Despite Brazilian legislation establishes that environmental education should be discussed in all student training means, in all levels of education, there is no reference to environmental education in the National Nursing Curriculum Guidelines. In joint publication of the Ministry of health and the Ministry of education, in order to rethink health education practices, it was also pointed out that training in health, in compliance with the Education National Guidelines, must be attentive to the accelerated pace of knowledge evolution and the changes of the labor process on health, to achieve a balance between technical excellence and social relevance22.

In this perspective, it is indisputable that the experiences in nursing degree courses require the need to incorporate the environment as cross-cutting theme of the contents and disciplinary practices, and that the traditional training that overvalues the specialization to the detriment of the interdisciplinary knowledge has contributed to this lack of discussion on proven relevant topics like the environmental issue, so important to the formation of the nurses.

 

CONCLUSION

The incorporation of environmental issues on health policies and the integration of the goals of environmental health are emerging, especially related to the skills and competencies of nurses, who must be provided with knowledge that target their actions with a view to effective practices on the needs imposed by society and the environment. Accordingly, this study discussed how environmental issues have been addressed in the curriculum of the National Nursing Curriculum Guidelines.

Although the Nursing curriculum guidelines address in various contexts the importance of nurses in different territories, which is a key issue in the field of knowledge of health and the environment, they ignore the practical aspect of this relationship, and the students that participated in this research, little can relate the importance of environmental changes on health, specifically, and they show general descriptions towards sustainable development without a relation with people's health.

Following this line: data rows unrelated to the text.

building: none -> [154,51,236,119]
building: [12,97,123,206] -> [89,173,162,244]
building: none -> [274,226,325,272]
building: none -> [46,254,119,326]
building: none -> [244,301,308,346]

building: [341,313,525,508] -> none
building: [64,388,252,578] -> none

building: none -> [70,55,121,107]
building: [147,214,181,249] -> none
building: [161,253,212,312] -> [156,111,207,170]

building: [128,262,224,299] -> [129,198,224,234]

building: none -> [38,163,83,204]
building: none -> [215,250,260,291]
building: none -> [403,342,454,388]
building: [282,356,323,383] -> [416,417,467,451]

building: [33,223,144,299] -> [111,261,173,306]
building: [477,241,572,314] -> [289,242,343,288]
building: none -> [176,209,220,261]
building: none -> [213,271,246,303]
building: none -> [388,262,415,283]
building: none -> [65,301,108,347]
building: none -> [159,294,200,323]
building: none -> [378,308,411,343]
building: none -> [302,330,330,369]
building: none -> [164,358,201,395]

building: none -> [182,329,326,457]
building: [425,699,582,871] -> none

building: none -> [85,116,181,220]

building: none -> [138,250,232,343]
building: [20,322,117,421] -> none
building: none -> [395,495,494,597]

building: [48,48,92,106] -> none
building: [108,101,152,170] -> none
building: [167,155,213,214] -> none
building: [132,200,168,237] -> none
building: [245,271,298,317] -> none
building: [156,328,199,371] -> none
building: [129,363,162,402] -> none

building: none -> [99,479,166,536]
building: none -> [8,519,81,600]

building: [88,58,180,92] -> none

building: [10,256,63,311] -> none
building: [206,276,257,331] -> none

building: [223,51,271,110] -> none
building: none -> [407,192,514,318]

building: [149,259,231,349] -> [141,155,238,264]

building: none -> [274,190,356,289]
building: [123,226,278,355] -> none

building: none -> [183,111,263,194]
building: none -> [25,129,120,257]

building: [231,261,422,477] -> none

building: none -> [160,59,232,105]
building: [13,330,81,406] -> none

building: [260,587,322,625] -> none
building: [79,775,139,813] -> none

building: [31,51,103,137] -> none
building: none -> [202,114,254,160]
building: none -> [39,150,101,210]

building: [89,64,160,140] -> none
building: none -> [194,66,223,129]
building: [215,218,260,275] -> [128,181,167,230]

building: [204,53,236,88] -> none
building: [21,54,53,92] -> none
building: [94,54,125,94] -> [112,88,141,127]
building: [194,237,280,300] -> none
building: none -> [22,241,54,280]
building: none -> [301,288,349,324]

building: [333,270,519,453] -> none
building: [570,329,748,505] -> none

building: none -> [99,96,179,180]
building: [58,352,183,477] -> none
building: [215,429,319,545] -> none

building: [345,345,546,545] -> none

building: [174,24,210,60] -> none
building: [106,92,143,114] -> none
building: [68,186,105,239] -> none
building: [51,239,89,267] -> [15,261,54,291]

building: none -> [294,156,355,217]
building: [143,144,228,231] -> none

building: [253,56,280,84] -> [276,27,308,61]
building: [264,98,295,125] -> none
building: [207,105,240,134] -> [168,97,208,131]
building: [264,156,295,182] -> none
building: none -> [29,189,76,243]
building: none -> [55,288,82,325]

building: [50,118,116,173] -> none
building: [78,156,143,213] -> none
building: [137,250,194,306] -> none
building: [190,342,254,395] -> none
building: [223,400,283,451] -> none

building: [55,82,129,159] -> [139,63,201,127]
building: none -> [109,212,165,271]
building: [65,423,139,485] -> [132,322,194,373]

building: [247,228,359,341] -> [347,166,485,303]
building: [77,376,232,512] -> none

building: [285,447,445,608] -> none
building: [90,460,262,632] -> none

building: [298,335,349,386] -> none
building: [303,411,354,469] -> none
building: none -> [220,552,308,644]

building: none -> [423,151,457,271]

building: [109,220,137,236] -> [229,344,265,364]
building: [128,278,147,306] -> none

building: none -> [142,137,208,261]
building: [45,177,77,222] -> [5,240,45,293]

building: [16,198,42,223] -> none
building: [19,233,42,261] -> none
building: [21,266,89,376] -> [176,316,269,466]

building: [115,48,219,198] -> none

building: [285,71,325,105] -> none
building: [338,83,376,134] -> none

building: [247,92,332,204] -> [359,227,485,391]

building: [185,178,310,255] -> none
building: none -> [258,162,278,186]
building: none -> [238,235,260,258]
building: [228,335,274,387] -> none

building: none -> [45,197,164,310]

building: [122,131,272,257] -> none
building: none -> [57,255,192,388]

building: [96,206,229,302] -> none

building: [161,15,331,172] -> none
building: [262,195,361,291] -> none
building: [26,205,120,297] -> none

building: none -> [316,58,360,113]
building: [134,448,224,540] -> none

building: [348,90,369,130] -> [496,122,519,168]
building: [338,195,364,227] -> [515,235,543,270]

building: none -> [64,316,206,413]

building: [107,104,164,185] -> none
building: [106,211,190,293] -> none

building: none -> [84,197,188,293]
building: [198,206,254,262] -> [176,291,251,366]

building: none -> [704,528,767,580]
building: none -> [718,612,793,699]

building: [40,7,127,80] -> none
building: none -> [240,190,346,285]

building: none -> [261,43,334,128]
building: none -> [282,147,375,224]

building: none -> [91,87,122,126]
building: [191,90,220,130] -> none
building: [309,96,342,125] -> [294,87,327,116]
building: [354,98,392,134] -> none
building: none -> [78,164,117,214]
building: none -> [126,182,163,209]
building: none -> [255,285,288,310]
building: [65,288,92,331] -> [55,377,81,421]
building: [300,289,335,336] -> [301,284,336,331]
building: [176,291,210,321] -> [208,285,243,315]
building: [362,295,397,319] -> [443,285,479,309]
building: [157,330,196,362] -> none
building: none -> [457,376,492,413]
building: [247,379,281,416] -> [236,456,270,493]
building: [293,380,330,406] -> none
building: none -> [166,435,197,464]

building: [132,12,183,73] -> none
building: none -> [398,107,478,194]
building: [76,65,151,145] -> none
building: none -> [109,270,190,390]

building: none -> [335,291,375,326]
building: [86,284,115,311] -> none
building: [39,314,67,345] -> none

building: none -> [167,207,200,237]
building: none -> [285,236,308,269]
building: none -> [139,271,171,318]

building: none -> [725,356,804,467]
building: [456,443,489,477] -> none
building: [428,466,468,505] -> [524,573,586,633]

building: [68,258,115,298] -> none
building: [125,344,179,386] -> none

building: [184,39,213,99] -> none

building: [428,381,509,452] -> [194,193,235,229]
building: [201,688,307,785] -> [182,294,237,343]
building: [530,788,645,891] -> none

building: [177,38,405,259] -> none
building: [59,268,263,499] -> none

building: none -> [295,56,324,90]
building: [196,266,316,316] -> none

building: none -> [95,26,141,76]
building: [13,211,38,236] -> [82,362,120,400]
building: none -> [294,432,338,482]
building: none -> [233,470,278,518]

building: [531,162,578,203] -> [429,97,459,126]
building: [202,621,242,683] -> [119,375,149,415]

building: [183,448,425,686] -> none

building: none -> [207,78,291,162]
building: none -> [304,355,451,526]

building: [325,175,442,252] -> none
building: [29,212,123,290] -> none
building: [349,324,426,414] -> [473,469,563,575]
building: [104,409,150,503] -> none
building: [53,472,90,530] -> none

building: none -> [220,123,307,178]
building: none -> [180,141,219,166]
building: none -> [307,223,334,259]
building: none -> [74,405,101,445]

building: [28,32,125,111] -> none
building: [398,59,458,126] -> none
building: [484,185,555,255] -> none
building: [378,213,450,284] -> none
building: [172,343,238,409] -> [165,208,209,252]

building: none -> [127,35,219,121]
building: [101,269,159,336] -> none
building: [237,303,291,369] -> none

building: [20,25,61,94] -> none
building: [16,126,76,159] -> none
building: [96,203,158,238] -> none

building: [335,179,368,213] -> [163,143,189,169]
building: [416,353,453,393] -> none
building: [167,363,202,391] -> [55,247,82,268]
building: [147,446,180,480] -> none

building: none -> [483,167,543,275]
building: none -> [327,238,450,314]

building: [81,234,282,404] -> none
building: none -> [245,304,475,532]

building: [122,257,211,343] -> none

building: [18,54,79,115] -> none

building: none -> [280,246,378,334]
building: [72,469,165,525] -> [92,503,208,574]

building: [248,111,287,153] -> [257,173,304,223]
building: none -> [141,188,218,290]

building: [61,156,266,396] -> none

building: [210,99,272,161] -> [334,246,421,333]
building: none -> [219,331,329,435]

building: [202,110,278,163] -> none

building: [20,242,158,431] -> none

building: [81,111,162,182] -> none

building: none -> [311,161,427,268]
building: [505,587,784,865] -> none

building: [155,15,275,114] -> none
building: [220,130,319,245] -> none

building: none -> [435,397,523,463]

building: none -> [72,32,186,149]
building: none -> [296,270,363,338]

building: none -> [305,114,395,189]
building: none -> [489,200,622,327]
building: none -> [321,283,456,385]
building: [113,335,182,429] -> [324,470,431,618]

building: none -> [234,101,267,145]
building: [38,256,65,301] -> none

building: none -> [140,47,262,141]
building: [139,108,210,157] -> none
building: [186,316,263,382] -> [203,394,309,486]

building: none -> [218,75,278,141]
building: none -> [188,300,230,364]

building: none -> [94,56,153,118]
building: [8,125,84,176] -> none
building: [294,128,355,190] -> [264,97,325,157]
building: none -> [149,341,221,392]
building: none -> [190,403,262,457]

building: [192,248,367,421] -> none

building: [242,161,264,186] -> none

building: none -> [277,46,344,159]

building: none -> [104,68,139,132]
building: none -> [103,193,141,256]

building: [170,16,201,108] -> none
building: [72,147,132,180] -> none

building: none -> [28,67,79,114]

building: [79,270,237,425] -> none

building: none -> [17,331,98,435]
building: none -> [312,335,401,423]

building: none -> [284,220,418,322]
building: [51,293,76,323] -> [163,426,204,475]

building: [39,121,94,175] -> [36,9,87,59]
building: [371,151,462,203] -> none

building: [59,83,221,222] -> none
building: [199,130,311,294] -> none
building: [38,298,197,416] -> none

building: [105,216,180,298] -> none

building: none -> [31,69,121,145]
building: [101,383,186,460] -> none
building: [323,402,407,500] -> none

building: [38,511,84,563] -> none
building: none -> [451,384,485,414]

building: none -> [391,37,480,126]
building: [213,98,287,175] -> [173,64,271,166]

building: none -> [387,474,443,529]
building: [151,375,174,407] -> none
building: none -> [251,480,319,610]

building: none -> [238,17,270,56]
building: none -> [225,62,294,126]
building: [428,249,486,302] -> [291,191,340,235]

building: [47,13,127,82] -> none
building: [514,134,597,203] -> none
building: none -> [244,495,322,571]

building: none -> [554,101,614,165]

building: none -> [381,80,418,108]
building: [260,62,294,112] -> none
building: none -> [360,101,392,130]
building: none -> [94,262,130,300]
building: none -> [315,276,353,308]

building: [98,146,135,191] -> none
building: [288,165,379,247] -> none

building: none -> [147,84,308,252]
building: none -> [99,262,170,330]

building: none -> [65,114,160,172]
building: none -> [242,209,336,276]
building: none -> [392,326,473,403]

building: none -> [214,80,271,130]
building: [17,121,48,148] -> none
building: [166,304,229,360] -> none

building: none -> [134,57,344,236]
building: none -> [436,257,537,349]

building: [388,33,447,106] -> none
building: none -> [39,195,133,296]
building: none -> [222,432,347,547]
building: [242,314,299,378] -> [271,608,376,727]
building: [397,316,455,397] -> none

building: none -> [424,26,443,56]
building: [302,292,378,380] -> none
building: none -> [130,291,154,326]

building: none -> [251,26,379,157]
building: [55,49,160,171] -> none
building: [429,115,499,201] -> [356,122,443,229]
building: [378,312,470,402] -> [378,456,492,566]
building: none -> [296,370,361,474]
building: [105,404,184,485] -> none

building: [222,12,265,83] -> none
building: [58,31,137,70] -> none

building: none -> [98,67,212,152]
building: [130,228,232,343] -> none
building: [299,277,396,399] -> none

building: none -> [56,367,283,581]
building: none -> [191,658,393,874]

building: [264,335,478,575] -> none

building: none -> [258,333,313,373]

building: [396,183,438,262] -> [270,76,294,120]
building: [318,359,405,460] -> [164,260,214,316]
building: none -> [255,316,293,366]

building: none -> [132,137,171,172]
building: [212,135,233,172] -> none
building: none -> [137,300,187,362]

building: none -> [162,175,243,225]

It is important to highlight that the difficulty of adopting practices that protect the environment makes education an essential tool for people awareness. In this way, university stands out as a pulsating territory of important movements of change to apply these provisions by accumulating knowledge and productions.

The study presents some limitations, as it does not allow to extend the student's opinions to other groups, so it is suggested that other studies try to identify, in different territories, how students and health professionals correlate, in their actions of practice, the health and environment topics, to enable a better compression and intervention in environmental issues.

Discussing the existing relationships in nature and their implications in various kinds of life on Earth with future health professionals, it is important to implement effective policies directed to the environment, but also for the nursing practice, since the medical institutions are big producers of waste and energy consumers, besides they take care of people who live in health and disease-producing territories.